# [PROBLEM TO SOLVE]
Rewrite all the rows below, replacing "slice" with "wedge" and leaving everything else unchanged. Leave the pictures out.

---------- DATASET EXCERPTS ----------

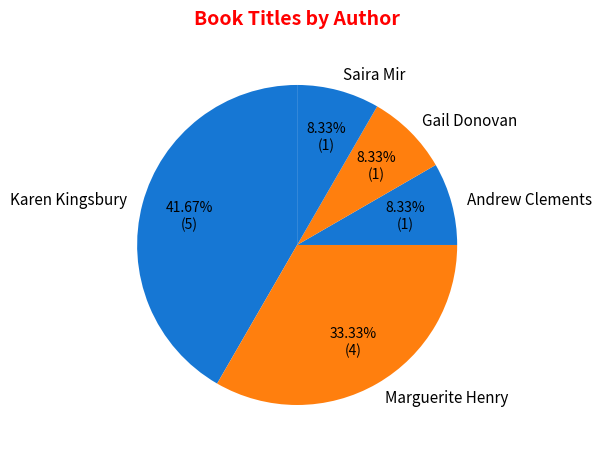

What is the largest slice in the pie chart?

Karen Kingsbury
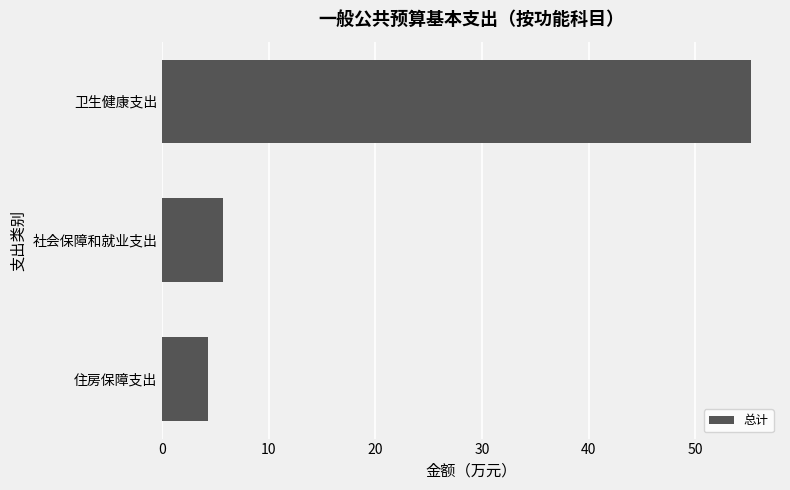

What is the average value?

21.7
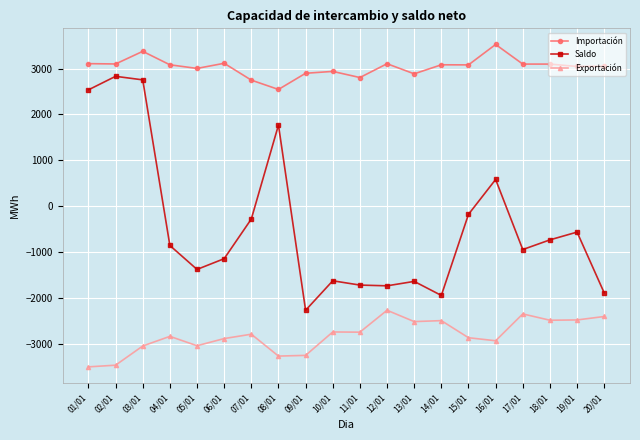

At how many categories does at least one series exceed 1888?

20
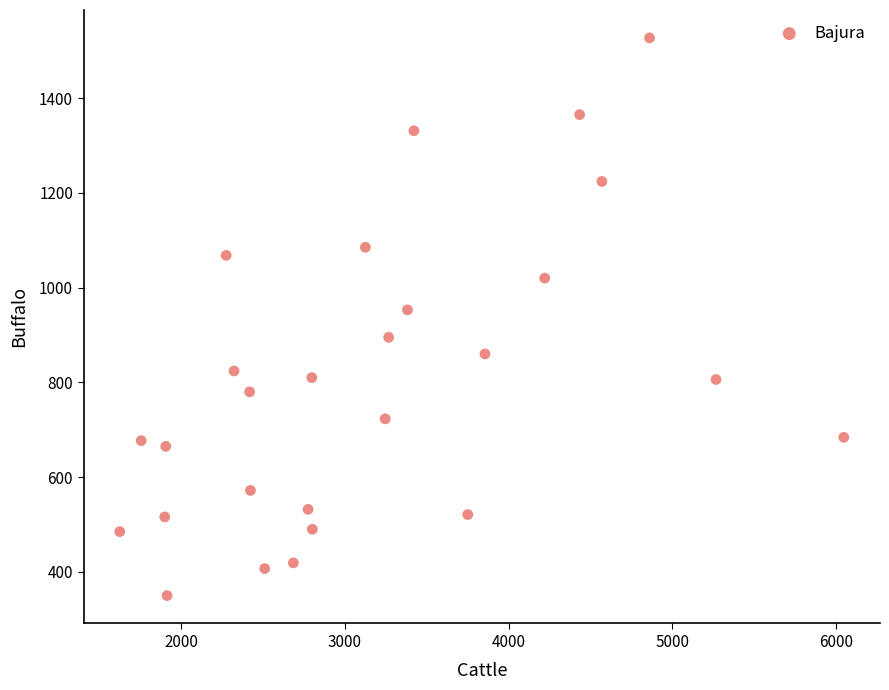

What Y value in the scatter plot is closest to 938?

953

----------

# [TASK RESPONSE]
What is the largest wedge in the pie chart?

Karen Kingsbury

What is the average value?

21.7

At how many categories does at least one series exceed 1888?

20

What Y value in the scatter plot is closest to 938?

953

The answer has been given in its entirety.